EXTRACTED TEXT =>
Maximum of a multivariable function with constraints I have to maximize the function
$$p(a,b,c)=\frac{1}{2} \left(\frac{1}{3} \sqrt{2 (\cos (a)+\cos (b)+\cos (c))+3}+1\right);$$
with the constarint that following function is a constant.
$$t(a,b,c)=\frac{1}{2} \left(\sqrt{2 (\cos (a)-\cos (b)-\cos (c))+3}+\sqrt{2 (-\cos (a)+\cos (b)-\cos (c))+3}+\sqrt{2 (-\cos (a)-\cos (b)+\cos (c))+3}+\sqrt{2 (\cos (a)+\cos (b)+\cos (c))+3}\right);$$
and
$$0\leq\{a,b,c\}\leq\pi/2,|a-b|\leq c \leq a+b $$
I believe the solution is when $a=b=c$ (see this answer), but I don't yet have a way to prove it. Is it possible to solve this using Lagrange multipliers? Kindly help any way you can.
EDIT
Can we use the symmetry in the objective and the constraint to prove this? As in, can we say that the critical points should satisfy certain symmetry and then proceed to show that the function is max at that point??

DATA PROVIDED =>
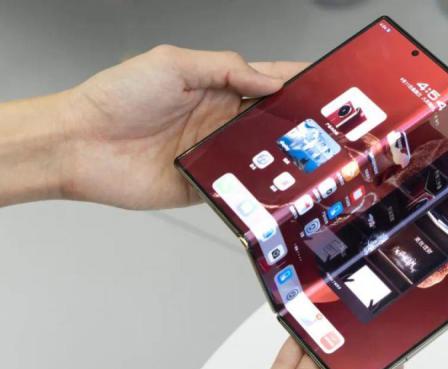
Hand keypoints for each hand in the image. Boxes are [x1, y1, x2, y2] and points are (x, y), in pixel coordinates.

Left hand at [58, 46, 306, 208]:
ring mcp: (214, 153)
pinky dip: (259, 188)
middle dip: (300, 121)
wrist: (80, 144)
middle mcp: (219, 120)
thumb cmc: (116, 98)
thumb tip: (268, 80)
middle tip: (330, 126)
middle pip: (271, 120)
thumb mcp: (172, 64)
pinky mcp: (205, 184)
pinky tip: (279, 187)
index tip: (325, 83)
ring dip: (285, 156)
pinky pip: (240, 187)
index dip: (296, 80)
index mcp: (215, 86)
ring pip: (262, 155)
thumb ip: (224, 68)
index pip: (266, 80)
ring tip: (316, 156)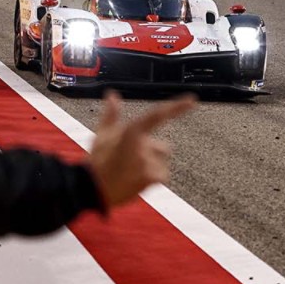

PROBLEMS TO SOLVE =>
(a) Answer these questions about the maximization question, using only what it states:
(i) What upper bound is placed on each of a, b, and c?
(ii) What does the poster believe the solution is?
(iii) In the edit, what feature of the objective and the constraint does the poster suggest using for a proof?
(b) Reproduce word for word the part of the maximization question that opens with the words containing "Maximum of a" and closes with "way you can.".

ANSWERS BY TASK =>
(a)
(i) π/2
(ii) a = b = c
(iii) Symmetry

(b)
Maximum of a multivariable function with constraints I have to maximize the function
$$p(a,b,c)=\frac{1}{2} \left(\frac{1}{3} \sqrt{2 (\cos (a)+\cos (b)+\cos (c))+3}+1\right);$$
with the constarint that following function is a constant.
$$t(a,b,c)=\frac{1}{2} \left(\sqrt{2 (\cos (a)-\cos (b)-\cos (c))+3}+\sqrt{2 (-\cos (a)+\cos (b)-\cos (c))+3}+\sqrt{2 (-\cos (a)-\cos (b)+\cos (c))+3}+\sqrt{2 (\cos (a)+\cos (b)+\cos (c))+3}\right);$$
and
$$0\leq\{a,b,c\}\leq\pi/2,|a-b|\leq c \leq a+b $$
I believe the solution is when $a=b=c$ (see this answer), but I don't yet have a way to prove it. Is it possible to solve this using Lagrange multipliers? Kindly help any way you can.